Everything was lovely. The church was beautiful. The waiting groomsmen were happy. I couldn't figure out what was wrong until the bride's sister lit a series of delicate aisle sconces with a long, gold taper. And then it hit me.
No one in my family would do that - because someone else in my family would have crushed the dainty aisle sconces before the bride's sister could get to them. You see, I come from a family of klutzes. Pick an event, any family event, and somebody will fall, topple the Christmas tree, hit another family member's car (Wrecks have happened on several occasions actually. We should phrase invitations: Come to the Fox Family Reunion. Bring your insurance card).
So yes, weddings can be a cause of jitters. We want things to go off without a hitch. We need it to happen. Yet, it never quite turns out that way.
Take my brother. He was married in a beautiful historic church in St. Louis. It had just undergone a restoration and had new everything. The caretakers obviously didn't know my family's history or they never would have let us set foot inside the place.

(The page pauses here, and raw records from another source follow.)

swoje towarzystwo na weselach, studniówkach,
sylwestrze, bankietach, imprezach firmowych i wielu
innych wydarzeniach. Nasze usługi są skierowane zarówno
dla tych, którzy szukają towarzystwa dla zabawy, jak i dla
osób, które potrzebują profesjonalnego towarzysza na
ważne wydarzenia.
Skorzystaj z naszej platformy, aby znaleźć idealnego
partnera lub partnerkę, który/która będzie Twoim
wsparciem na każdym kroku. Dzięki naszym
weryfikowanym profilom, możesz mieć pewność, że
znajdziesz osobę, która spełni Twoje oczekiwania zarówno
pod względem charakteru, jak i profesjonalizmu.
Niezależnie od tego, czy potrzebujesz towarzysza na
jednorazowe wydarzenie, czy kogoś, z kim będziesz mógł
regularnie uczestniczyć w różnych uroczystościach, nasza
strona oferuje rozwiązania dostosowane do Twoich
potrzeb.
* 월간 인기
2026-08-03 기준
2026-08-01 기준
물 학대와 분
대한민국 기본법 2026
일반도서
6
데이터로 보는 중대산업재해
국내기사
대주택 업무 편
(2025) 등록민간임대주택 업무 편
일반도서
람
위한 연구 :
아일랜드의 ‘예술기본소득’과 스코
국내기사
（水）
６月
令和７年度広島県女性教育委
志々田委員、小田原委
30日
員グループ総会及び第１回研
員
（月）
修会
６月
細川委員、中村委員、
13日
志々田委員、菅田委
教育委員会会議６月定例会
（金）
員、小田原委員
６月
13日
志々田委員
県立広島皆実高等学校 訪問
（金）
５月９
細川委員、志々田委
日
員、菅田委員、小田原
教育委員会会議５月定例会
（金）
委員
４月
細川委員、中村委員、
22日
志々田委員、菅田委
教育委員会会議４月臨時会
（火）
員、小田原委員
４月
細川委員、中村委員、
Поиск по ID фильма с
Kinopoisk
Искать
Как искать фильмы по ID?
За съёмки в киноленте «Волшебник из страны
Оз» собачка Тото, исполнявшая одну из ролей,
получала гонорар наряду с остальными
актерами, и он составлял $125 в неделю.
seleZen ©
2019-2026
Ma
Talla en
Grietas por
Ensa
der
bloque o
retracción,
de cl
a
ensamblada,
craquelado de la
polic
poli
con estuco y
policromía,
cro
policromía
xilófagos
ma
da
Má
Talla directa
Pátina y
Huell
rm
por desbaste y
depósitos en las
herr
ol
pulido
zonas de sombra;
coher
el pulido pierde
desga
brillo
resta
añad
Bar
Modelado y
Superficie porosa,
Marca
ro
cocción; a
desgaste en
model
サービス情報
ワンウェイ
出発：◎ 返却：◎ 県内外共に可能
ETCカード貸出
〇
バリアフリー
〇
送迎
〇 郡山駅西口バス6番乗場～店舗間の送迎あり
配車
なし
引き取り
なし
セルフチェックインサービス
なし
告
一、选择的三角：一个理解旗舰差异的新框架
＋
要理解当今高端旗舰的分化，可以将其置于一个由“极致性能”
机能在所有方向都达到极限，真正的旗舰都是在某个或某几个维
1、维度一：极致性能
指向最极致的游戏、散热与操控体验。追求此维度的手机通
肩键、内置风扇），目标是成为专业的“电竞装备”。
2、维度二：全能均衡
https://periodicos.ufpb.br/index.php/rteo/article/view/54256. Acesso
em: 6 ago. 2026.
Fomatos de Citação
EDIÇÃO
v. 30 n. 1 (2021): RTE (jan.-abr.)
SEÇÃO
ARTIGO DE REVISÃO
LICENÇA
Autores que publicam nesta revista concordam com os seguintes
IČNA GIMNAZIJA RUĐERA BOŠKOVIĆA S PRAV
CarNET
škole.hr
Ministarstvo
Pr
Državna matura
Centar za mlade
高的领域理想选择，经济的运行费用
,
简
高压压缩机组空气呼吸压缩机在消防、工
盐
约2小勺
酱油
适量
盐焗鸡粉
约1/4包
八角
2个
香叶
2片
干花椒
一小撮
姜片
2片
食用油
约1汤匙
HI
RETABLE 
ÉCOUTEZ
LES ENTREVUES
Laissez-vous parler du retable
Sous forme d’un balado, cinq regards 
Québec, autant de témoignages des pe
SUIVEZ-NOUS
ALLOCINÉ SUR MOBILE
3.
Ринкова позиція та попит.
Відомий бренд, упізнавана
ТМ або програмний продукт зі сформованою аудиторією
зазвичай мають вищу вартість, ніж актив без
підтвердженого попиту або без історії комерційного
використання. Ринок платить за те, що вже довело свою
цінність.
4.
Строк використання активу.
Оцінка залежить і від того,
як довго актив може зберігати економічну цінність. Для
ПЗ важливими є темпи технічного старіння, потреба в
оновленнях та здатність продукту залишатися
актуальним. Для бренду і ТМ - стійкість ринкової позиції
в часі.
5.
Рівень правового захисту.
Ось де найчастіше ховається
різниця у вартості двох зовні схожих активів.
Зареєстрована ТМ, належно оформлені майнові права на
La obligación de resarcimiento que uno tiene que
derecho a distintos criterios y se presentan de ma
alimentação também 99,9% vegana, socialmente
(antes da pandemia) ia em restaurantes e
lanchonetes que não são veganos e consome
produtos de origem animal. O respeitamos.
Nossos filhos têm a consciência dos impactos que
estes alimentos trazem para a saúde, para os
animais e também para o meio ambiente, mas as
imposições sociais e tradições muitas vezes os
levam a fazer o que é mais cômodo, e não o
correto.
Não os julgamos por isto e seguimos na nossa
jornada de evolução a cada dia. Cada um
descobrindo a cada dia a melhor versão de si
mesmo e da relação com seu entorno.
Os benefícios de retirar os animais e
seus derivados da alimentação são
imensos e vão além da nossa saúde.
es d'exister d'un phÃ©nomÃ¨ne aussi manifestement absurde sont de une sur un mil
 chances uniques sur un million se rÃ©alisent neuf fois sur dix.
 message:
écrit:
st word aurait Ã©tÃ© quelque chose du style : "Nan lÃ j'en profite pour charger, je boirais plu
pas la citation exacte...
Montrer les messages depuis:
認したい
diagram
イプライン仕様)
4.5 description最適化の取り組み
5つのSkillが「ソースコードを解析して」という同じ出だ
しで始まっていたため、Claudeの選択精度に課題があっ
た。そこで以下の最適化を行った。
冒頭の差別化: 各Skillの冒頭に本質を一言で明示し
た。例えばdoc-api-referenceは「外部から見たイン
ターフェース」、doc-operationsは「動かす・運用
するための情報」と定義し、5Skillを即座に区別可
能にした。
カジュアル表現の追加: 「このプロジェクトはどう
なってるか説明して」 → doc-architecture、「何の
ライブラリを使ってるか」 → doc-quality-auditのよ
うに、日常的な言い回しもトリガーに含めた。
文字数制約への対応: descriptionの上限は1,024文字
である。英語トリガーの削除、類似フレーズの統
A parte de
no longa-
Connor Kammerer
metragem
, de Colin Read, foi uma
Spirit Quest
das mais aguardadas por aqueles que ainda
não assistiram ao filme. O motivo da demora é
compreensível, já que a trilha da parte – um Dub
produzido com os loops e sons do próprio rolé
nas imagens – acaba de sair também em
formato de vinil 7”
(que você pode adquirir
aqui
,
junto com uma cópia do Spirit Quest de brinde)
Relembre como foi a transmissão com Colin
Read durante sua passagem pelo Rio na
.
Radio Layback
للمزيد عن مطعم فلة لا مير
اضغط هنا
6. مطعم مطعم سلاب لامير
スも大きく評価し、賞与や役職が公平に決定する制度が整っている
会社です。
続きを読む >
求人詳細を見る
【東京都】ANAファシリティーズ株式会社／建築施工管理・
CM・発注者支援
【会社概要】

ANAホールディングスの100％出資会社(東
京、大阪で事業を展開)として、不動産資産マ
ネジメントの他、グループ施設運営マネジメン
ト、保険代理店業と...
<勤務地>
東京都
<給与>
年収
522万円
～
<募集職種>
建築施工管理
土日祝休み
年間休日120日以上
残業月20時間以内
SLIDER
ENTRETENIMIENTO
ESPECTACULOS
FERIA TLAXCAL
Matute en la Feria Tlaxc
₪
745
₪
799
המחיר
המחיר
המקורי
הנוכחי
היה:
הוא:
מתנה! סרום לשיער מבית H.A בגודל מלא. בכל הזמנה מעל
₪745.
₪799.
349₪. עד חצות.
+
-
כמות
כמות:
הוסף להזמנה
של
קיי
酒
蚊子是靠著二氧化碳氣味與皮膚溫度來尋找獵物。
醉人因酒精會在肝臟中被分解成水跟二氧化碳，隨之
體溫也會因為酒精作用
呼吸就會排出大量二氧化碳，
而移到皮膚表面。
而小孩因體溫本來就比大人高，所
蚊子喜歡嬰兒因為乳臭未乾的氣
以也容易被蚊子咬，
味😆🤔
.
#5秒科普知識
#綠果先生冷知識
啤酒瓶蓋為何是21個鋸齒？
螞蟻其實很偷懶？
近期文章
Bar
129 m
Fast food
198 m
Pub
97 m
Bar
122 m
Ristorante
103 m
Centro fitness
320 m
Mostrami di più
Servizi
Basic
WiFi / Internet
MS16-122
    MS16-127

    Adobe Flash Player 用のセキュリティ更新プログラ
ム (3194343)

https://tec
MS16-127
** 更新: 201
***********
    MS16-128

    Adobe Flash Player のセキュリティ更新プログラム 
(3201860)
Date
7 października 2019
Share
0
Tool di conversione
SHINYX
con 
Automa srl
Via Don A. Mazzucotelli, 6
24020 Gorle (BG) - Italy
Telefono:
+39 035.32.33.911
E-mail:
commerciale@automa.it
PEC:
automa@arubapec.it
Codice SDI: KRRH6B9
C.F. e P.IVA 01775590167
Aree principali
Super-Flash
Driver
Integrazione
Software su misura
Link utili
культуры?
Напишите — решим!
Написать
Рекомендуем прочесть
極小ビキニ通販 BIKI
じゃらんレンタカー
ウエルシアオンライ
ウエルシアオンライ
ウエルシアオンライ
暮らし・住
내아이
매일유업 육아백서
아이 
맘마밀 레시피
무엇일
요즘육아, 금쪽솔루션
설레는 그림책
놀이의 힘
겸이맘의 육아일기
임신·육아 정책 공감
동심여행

During rehearsal, they showed us a lovely table - original to the church -where the communion wine would be placed. To complicate matters, they wanted the table in the middle of a long aisle, surrounded by my family members. My soon to be sister-in-law protested. She'd been to enough Fox events to know what she was dealing with. Besides, the table was old, it had survived generations and it had very thin legs. The wedding planner - who we likened to the blonde cheerleader in every horror movie who has to go outside to see what that noise is - disregarded sister-in-law's concerns about her new family.
We took bets on who would accidentally knock over the crystal decanter first. I was especially worried, given I had to walk past the delicate table, in a powder pink bell-skirted dress. You just don't know what the clearance will be on an outfit like that. Thank goodness my cousin, Matt, got to it first. He was an usher, leading people to their seats. Before the ceremony even began, he backed into the table, breaking the crystal pitcher and soaking the church's new carpeting in wine.
Matt was embarrassed to say the least. I'm ashamed to admit that the rest of us were a bit relieved. We knew someone would "Fox-up" that day, and at least it wasn't one of us. Besides, the table survived. That's success in our book.
And it was a comforting thought as I waited for my husband's family wedding to begin. (Well, once I was safely in my seat and away from anything breakable.) I'd avoid the Fox curse … at least for the time being.